How is the size of structures with bit-fields are calculated which contains some unnamed members and zero sized bit-fields?

Question

How the size of this struct is calculated:

struct B {
    unsigned char c1 : 1;
    unsigned char : 2;
    unsigned char c2 : 2;
    unsigned char : 0;
    unsigned char c3 : 4;
    unsigned char c4 : 1;
};

What does this 0 stands for here?, does that mean that it is occupying 0-bits (ie no memory)

Can someone explain this to me that how its size is being calculated?

Answer 1

A bit-field of size 0 is used to specify that any following bit-fields are to be placed in a separate byte / unit. So the layout of the struct would probably look like this:

| c1|       |   c2  |           |      c3       | c4|           |
-----------------------------------------------------------------
|  0|  1|  2|  3|  4|  5|  6|  7|  8|  9| 10| 11| 12| 13| 14| 15|
-----------------------------------------------------------------

Without the field of size 0, it would probably look like this:

| c1|       |   c2  |      c3       | c4|                       |
-----------------------------------------------------------------
|  0|  1|  2|  3|  4|  5|  6|  7|  8|  9| 10| 11| 12| 13| 14| 15|
-----------------------------------------------------------------

Note however that the ordering of bit-fields in a struct is implementation defined, so it might not look exactly like this.

Answer 2

A bit-field length of 0 means start a new storage unit .

One possible layout for the structure in the question is:

• an initial storage unit for member c1 , an unnamed member of length 2 and member c2 ,
• a separate storage unit for members c3 and c4 .

Both of these storage units can be as small as a single byte as each contains only 5 bits of information, making struct B a 2-byte object, ie: sizeof(struct B) == 2 . But other sizes are possible, as the choice of storage unit is implementation defined and extra padding between members and at the end of the structure is also possible. Any size greater than 2 is possible. It is arguable that a size of 1 is not possible even on architectures where a byte can store at least 10 bits, because 2 storage units are required by the unsigned char: 0; member specification.

Here are the definitions from the C Standard:

6.7.2.1 Structure and union specifiers

Contraints
[...]
⁴ The expression that specifies the width of a bit-field shall be an integer constant expression with a nonnegative value that does not exceed the width of an object of the type that would be specified were the colon and expression omitted. If the value is zero, the declaration shall have no declarator.

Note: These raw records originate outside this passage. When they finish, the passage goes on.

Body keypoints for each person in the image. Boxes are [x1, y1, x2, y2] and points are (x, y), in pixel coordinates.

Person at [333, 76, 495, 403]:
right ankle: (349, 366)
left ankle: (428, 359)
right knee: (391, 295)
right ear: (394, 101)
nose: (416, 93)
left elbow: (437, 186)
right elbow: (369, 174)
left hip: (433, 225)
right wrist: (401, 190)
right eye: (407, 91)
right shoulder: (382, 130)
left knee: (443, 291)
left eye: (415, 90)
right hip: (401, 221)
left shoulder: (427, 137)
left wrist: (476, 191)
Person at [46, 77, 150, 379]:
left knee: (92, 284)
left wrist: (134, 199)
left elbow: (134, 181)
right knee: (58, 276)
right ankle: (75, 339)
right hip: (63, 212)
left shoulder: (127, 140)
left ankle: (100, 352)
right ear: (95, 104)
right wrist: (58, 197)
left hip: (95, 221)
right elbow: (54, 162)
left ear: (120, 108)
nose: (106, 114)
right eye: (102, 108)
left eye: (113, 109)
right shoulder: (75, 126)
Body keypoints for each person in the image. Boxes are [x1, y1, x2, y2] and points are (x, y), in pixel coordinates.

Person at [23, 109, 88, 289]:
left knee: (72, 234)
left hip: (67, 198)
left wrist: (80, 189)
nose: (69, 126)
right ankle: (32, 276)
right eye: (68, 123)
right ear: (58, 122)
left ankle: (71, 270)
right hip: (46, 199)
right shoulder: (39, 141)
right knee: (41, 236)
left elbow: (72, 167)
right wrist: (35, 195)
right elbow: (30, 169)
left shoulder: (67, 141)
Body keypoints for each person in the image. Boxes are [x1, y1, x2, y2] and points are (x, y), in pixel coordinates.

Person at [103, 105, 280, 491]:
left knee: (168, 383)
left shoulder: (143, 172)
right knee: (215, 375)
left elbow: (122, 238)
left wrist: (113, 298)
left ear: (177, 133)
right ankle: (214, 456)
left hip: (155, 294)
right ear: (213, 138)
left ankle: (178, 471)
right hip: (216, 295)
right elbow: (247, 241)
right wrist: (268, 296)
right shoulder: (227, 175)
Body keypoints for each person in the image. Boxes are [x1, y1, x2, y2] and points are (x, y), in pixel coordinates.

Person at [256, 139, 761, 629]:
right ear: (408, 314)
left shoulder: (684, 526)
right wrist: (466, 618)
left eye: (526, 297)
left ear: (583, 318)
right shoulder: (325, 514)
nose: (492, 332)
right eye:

⁵ A bit-field shall have a type that is a qualified or unqualified version of _Bool , signed int , unsigned int , or some other implementation-defined type. It is implementation-defined whether atomic types are permitted.

Semantics
[...]
⁹ A member of a structure or union may have any complete object type other than a variably modified type. In addition, a member may be declared to consist of a specified number of bits (including a sign bit, if any). Such a member is called a bit-field; its width is preceded by a colon.

¹⁰ A bit-field is interpreted as having a signed or unsigned integer type consisting of the specified number of bits. If the value 0 or 1 is stored into a nonzero-width bit-field of type _Bool , the value of the bit-field shall compare equal to the value stored; a _Bool bit-field has the semantics of a _Bool .

¹¹ An implementation may allocate any addressable storage unit large enough to hold a bit-field. If enough space remains, a bit-field that immediately follows another bit-field in a structure shall be packed into adjacent bits of the same unit. If insufficient space remains, whether a bit-field that does not fit is put into the next unit or overlaps adjacent units is implementation-defined. The order of allocation of bit-fields within a unit (high-order to low-order or low-order to high-order) is implementation-defined. The alignment of the addressable storage unit is unspecified.

¹² A bit-field declaration with no declarator, but only a colon and a width, indicates an unnamed bit-field. As a special case, a bit-field structure member with a width of 0 indicates that no further bit-field is to be packed into the unit in which the previous bit-field, if any, was placed.

Hence it is implementation defined how c1 and c2 are placed within their common storage unit, and the same goes for c3 and c4 . ¹⁰ implies that the choice of allocation unit be implementation defined, therefore the size of struct B is also implementation defined: it could be 2 , 4 , 8 , etc. As a matter of fact, the storage units do not need to have the same size and padding is permitted so any size greater than 1 is possible in theory.

The lack of a more precise and portable specification for bit-fields is quite counter-productive as these would be well tailored to map physical hardware devices. Differences in implementations in early C compilers and practical constraints related to endianness constraints prompted this flexibility in the specification and implementation variations especially regarding signed bit-fields made programmers reluctant to use this feature.